Everything from the line containing "Electron microscopy at" through the end of the entries should be transcribed exactly. Leave out all other lines.

------------------------------------------------------------

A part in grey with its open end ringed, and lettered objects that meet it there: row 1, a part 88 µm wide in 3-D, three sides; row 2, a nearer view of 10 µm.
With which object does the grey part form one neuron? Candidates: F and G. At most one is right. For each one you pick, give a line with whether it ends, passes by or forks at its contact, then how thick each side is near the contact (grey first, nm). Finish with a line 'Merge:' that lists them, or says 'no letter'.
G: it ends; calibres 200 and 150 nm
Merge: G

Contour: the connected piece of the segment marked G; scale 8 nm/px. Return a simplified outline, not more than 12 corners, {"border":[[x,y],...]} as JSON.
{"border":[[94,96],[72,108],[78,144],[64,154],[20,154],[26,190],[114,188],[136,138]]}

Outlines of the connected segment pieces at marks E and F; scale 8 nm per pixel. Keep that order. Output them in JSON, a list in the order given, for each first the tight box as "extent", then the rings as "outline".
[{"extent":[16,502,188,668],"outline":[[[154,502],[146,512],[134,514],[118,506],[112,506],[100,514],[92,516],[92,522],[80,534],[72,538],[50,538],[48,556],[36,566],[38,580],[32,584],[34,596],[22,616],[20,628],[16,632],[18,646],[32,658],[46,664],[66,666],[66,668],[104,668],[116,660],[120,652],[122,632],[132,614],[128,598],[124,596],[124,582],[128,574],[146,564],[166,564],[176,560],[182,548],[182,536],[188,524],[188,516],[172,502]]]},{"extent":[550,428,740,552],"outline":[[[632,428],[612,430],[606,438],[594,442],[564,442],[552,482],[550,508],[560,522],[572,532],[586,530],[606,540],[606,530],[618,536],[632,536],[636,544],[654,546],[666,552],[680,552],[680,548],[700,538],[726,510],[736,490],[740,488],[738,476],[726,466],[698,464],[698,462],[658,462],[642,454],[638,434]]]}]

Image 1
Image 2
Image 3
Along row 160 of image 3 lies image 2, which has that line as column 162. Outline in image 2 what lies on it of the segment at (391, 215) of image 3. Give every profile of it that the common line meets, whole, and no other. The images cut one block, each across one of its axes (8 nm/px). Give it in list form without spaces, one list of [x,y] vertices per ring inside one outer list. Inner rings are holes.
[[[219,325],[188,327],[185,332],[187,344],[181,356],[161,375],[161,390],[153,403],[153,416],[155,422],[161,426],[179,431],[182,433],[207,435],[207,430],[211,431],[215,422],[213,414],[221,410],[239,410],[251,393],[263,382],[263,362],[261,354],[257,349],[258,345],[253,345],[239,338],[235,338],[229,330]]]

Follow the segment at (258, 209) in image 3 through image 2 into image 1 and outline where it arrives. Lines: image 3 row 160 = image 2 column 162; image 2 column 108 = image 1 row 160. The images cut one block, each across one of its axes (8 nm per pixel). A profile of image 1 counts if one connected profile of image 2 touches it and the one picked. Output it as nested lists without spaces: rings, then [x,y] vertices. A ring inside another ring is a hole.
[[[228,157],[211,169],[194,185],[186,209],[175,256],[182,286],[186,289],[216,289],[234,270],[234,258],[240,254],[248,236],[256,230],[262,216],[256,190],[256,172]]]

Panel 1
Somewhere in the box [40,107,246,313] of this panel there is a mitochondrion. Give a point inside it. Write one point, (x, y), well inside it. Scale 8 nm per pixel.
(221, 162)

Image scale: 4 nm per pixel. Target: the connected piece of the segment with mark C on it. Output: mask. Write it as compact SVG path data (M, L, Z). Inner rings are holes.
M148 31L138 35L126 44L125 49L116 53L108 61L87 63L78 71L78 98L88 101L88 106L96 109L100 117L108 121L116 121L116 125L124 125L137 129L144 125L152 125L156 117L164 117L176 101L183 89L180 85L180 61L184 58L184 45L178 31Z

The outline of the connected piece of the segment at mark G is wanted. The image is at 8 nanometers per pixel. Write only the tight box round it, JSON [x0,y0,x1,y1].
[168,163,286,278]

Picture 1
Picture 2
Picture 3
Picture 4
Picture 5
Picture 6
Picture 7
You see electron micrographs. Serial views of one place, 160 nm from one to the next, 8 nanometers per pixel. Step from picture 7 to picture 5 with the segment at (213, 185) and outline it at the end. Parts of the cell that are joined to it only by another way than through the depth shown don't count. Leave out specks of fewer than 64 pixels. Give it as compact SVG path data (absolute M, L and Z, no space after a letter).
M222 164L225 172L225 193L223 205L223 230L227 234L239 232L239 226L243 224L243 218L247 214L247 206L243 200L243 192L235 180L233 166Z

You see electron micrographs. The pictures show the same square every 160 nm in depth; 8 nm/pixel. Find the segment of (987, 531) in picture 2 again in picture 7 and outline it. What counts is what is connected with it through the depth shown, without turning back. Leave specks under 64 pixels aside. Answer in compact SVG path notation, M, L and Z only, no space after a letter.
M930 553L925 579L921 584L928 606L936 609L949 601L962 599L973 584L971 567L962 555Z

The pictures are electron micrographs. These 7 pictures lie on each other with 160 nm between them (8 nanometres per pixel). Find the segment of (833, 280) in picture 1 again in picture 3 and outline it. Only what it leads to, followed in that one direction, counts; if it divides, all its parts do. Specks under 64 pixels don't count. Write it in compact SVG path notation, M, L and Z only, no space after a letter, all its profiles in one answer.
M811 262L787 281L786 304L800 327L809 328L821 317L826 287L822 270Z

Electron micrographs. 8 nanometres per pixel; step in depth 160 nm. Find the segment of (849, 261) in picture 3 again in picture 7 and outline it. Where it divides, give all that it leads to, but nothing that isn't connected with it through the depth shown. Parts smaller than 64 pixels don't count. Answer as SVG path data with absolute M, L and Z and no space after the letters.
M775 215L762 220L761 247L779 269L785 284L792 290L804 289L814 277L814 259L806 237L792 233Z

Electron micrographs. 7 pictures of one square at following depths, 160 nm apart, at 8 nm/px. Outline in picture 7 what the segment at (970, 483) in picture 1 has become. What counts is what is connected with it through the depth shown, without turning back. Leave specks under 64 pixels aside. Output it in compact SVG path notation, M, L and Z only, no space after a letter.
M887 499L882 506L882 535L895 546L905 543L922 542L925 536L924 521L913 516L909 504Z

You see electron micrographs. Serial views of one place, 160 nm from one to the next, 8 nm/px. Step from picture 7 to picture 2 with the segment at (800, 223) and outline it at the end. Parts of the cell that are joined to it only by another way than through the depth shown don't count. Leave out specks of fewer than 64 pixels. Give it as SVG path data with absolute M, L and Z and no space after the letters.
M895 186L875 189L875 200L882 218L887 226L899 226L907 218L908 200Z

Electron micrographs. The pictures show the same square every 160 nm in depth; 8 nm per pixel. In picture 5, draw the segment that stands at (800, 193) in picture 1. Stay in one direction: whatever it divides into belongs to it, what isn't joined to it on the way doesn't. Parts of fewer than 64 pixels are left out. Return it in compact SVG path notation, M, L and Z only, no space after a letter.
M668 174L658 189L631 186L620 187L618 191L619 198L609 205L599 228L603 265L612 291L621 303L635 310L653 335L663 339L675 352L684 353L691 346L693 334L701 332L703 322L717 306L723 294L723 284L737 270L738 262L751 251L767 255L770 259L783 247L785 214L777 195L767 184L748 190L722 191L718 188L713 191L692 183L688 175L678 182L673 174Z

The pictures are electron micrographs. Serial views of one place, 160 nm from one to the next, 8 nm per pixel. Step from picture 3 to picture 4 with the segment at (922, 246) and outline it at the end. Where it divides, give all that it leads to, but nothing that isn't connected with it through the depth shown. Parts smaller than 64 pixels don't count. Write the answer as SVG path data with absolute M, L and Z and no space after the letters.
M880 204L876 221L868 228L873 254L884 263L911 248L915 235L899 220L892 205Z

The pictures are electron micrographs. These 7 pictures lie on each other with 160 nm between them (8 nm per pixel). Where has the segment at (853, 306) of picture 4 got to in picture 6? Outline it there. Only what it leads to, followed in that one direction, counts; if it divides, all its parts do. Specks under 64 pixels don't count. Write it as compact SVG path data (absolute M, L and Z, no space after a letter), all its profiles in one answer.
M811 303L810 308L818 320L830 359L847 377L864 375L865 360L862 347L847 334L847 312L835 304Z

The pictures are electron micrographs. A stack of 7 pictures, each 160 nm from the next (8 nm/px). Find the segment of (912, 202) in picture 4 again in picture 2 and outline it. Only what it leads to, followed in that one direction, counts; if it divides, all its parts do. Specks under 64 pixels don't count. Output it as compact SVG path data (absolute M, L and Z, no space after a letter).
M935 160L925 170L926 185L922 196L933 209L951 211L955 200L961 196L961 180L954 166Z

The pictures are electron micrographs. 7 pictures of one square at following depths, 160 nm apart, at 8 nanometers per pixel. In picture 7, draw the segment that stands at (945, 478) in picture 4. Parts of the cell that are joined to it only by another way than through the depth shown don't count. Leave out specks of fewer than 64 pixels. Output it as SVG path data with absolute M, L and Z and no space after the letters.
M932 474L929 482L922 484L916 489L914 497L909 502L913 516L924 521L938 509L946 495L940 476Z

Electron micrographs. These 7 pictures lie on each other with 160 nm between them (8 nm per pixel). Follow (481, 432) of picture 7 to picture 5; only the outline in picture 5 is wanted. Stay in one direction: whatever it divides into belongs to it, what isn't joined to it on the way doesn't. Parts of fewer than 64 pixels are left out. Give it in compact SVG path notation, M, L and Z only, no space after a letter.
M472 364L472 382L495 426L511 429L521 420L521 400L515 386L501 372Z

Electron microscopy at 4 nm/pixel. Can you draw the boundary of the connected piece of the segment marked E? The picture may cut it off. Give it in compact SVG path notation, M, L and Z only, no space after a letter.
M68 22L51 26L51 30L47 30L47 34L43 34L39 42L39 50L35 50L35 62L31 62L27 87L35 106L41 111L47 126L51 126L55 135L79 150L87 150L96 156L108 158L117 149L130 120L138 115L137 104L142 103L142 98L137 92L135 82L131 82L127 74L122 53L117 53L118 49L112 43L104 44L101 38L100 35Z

------------------------------------------------------------

_Exercise response_:
Electron microscopy at 4 nm/pixel. Can you draw the boundary of the connected piece of the segment marked E? The picture may cut it off. Give it in compact SVG path notation, M, L and Z only, no space after a letter.
M68 22L51 26L51 30L47 30L47 34L43 34L39 42L39 50L35 50L35 62L31 62L27 87L35 106L41 111L47 126L51 126L55 135L79 150L87 150L96 156L108 158L117 149L130 120L138 115L137 104L142 103L142 98L137 92L135 82L131 82L127 74L122 53L117 53L118 49L112 43L104 44L101 38L100 35Z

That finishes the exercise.